EXTRACTED INFORMATION:
★ ★ ★ ★ ★ ★ ★

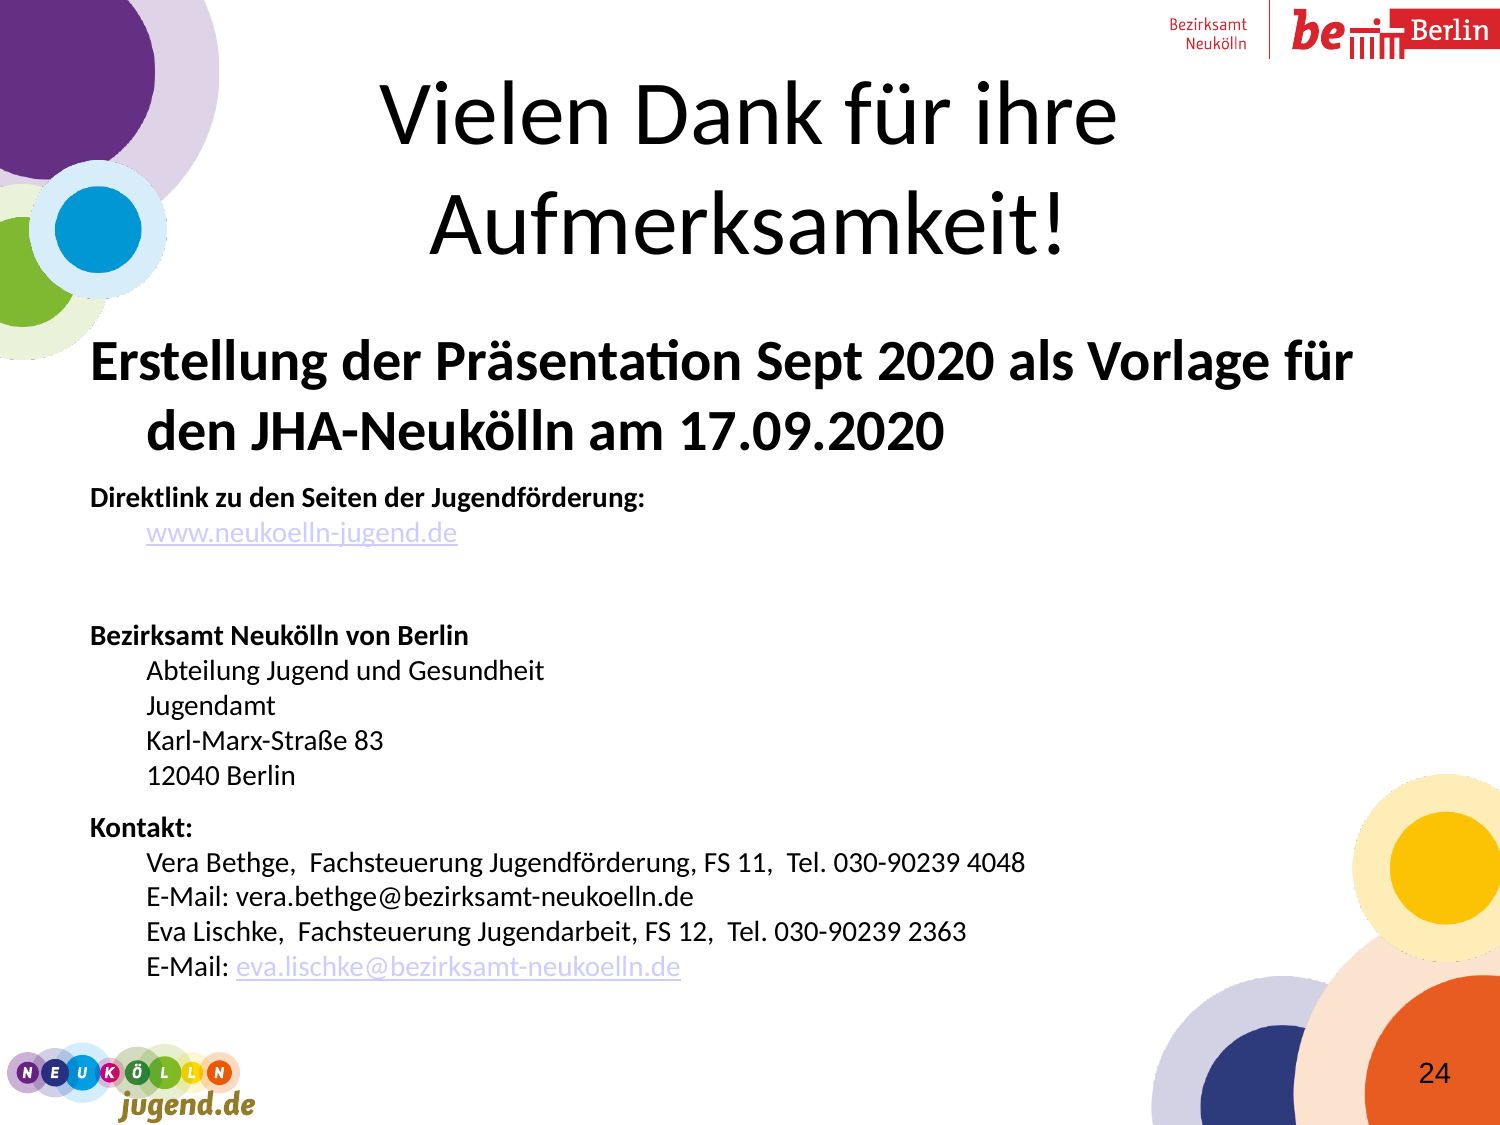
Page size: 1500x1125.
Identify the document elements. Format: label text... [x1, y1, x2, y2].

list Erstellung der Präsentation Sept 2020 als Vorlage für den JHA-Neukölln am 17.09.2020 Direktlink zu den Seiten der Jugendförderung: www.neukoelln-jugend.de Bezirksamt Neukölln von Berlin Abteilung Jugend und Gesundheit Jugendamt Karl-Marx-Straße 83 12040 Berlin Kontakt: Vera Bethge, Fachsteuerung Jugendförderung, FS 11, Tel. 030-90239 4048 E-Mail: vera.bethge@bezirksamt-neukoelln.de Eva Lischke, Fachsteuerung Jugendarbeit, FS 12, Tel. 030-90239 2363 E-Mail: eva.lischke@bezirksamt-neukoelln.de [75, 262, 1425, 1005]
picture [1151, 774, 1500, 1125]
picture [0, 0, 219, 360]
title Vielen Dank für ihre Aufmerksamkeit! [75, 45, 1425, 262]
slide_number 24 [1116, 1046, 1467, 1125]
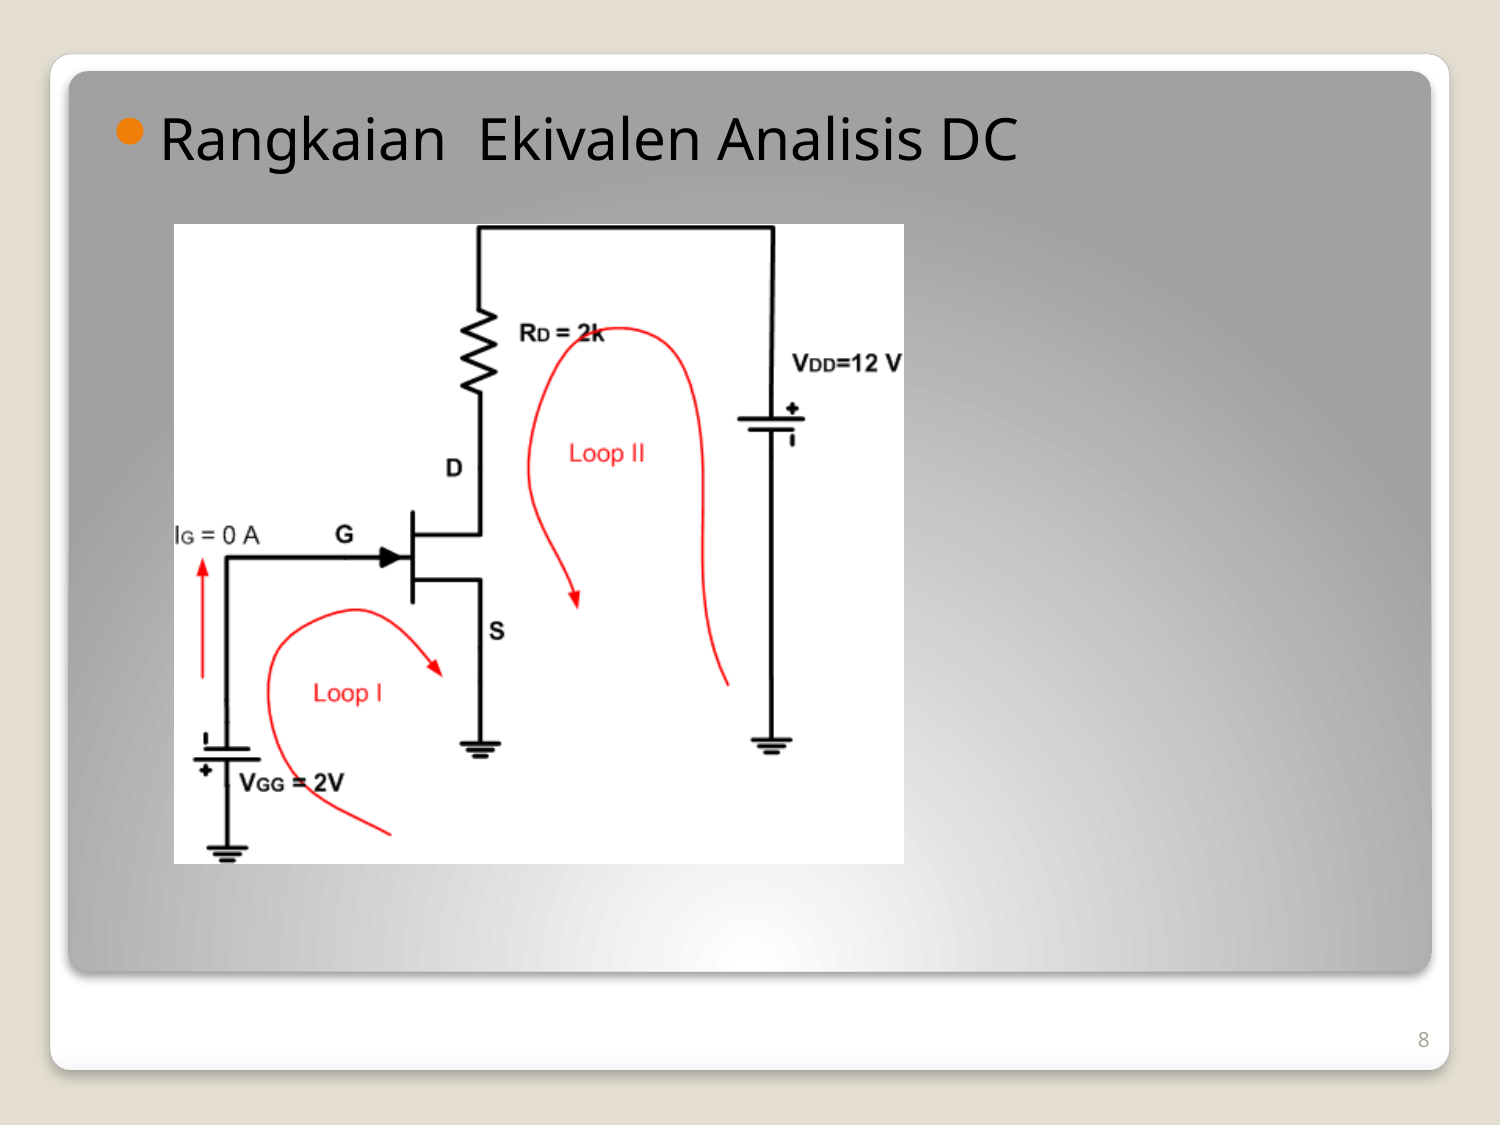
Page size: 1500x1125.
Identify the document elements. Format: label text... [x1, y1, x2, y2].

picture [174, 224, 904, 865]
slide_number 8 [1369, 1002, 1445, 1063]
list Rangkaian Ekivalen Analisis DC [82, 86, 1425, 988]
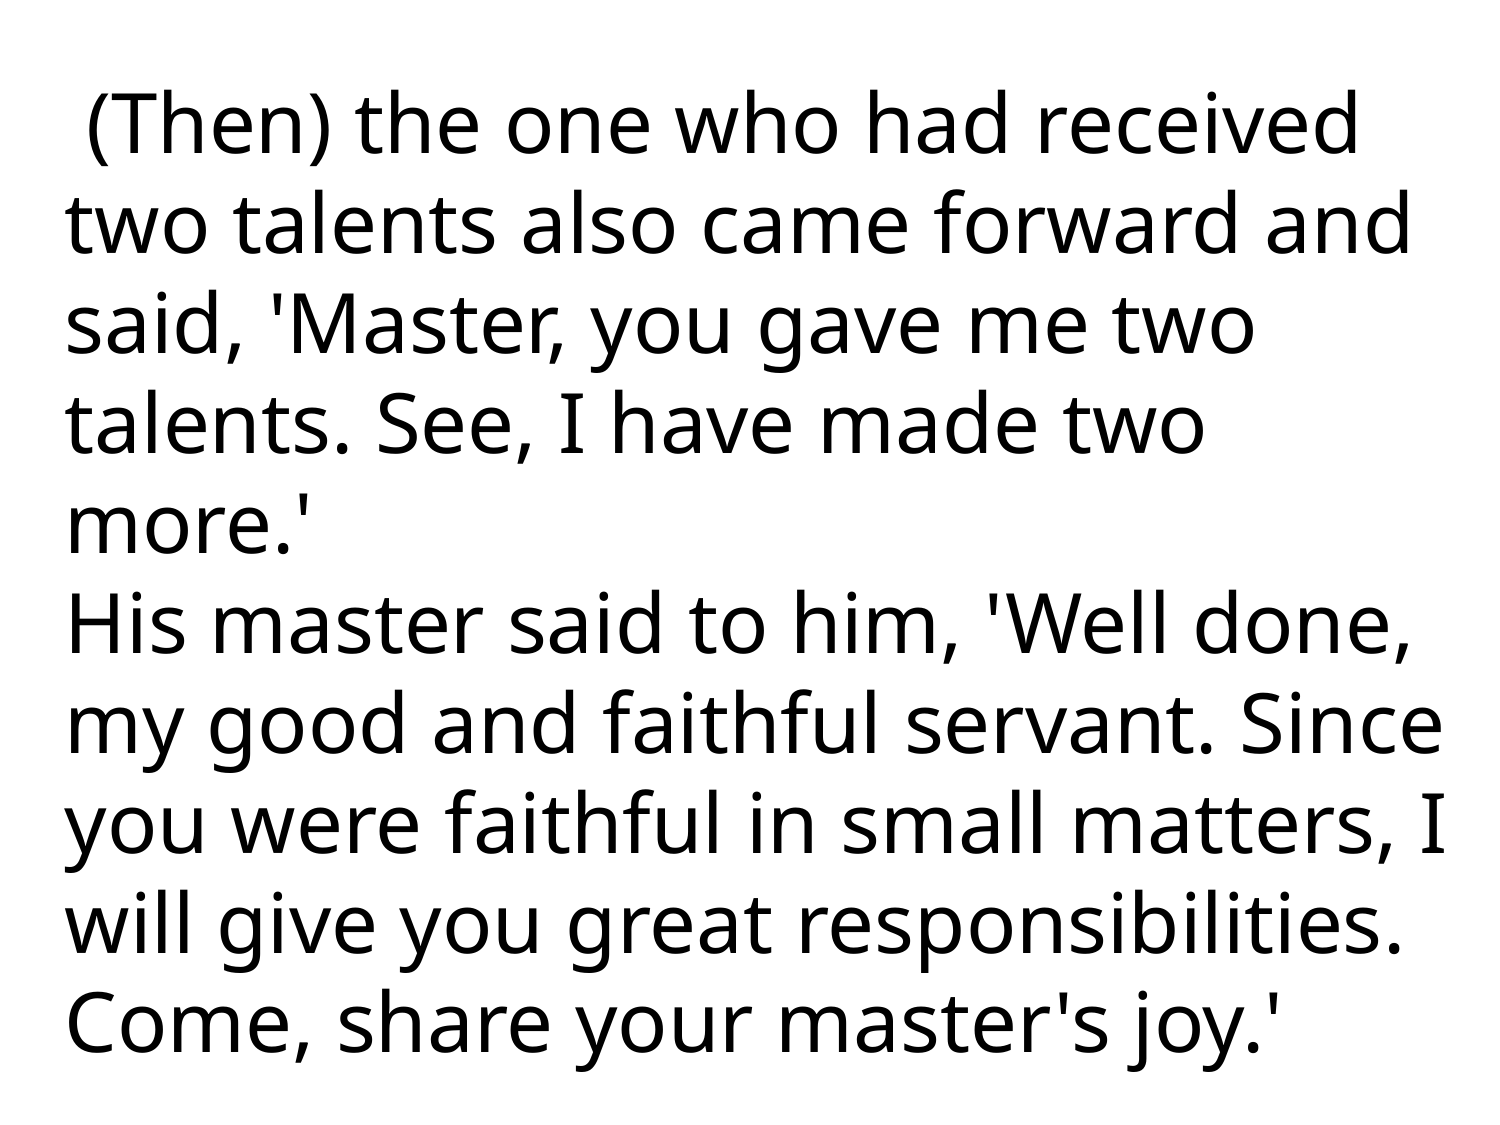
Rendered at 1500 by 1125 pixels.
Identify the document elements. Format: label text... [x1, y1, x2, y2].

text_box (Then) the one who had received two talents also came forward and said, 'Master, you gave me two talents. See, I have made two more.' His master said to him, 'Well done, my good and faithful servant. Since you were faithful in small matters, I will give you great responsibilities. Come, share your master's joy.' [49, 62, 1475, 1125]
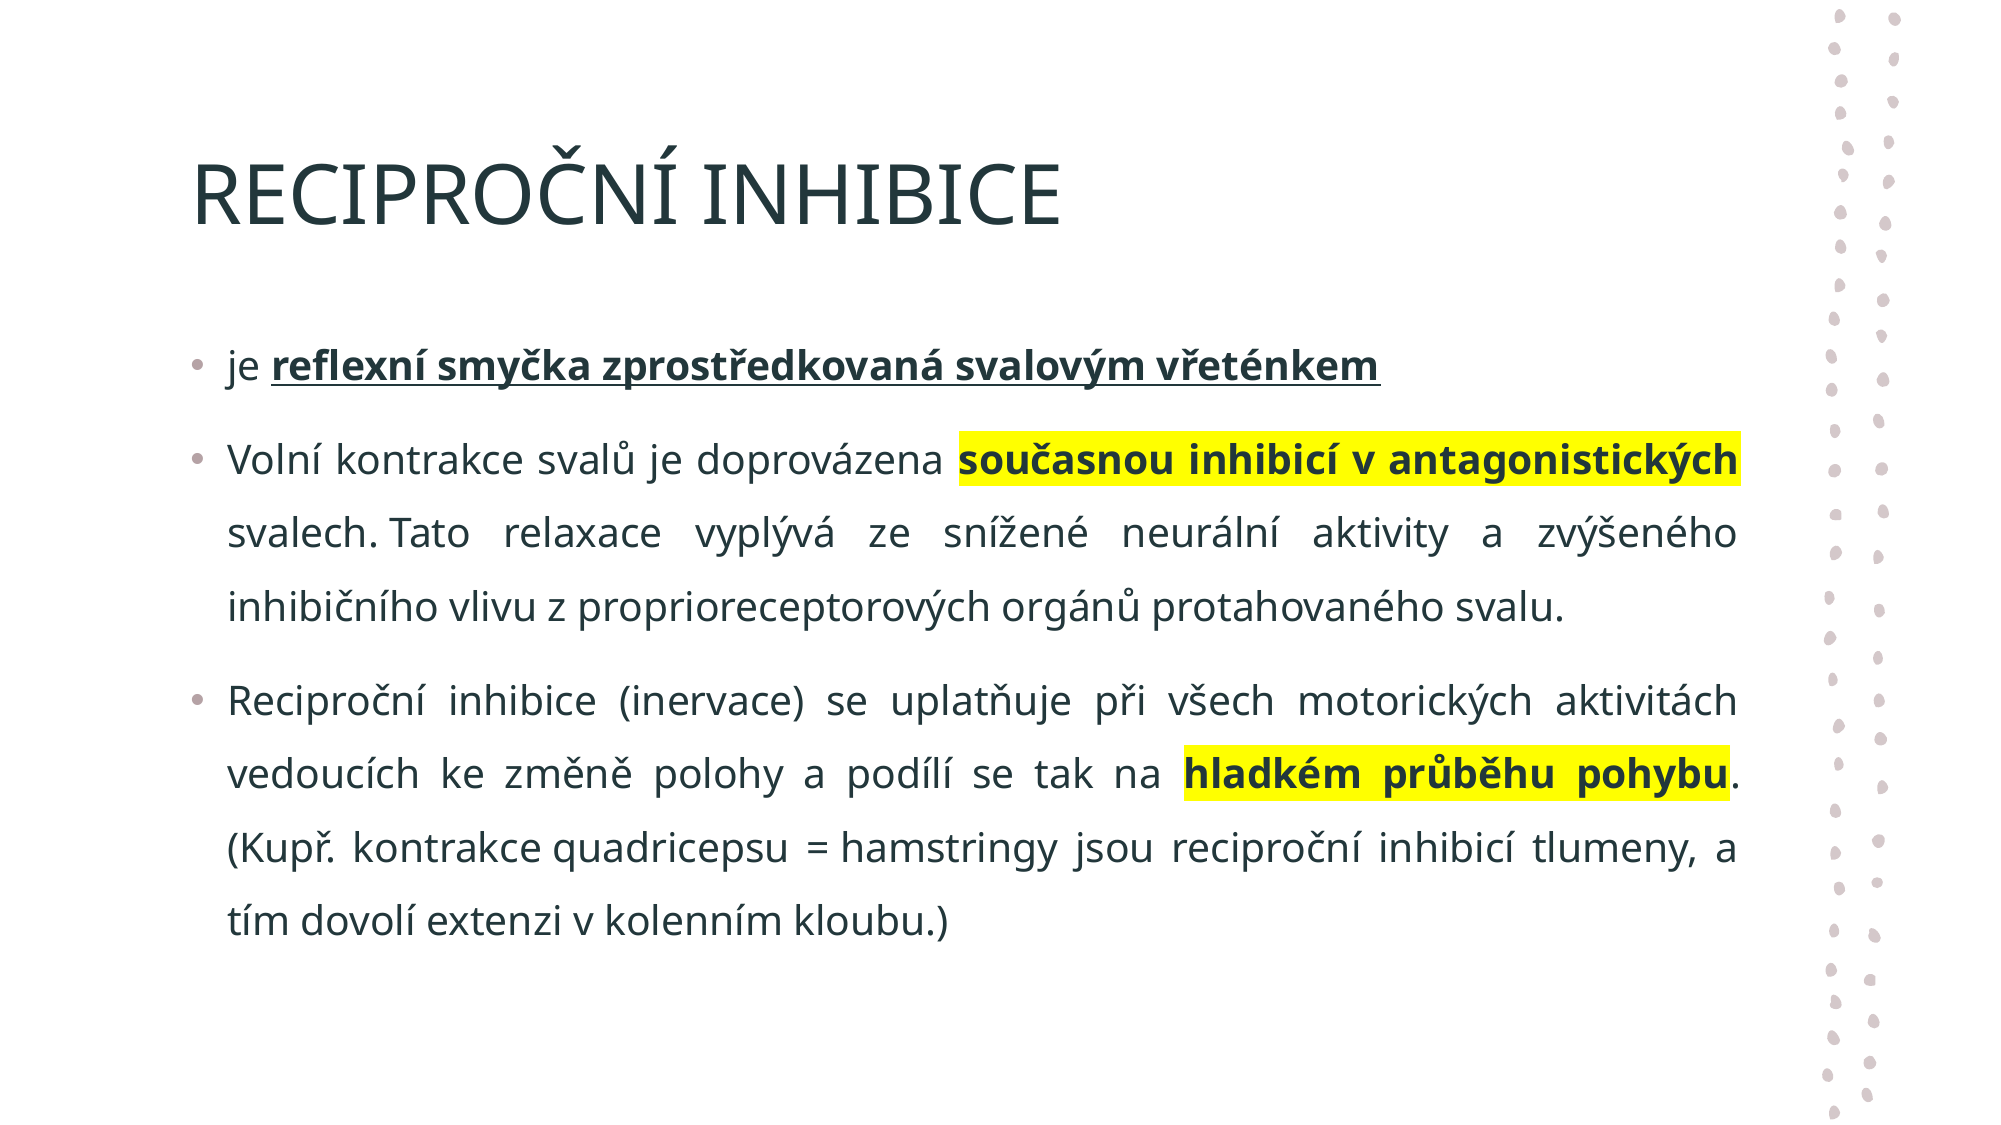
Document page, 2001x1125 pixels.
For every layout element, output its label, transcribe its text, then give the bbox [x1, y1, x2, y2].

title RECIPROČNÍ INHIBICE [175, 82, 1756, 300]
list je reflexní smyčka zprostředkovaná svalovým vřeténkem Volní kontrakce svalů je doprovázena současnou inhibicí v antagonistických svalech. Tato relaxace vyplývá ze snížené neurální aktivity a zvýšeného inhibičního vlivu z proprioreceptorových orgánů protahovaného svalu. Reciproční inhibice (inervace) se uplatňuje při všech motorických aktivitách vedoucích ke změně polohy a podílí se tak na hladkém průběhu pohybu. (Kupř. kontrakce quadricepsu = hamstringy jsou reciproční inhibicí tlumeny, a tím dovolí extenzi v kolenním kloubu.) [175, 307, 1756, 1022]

★ ★ ★ ★ ★ ★ ★

YOUR INSTRUCTIONS: Only a number is wanted. Count the lines of the data that contain "pixels".

ANSWER SECTION: 2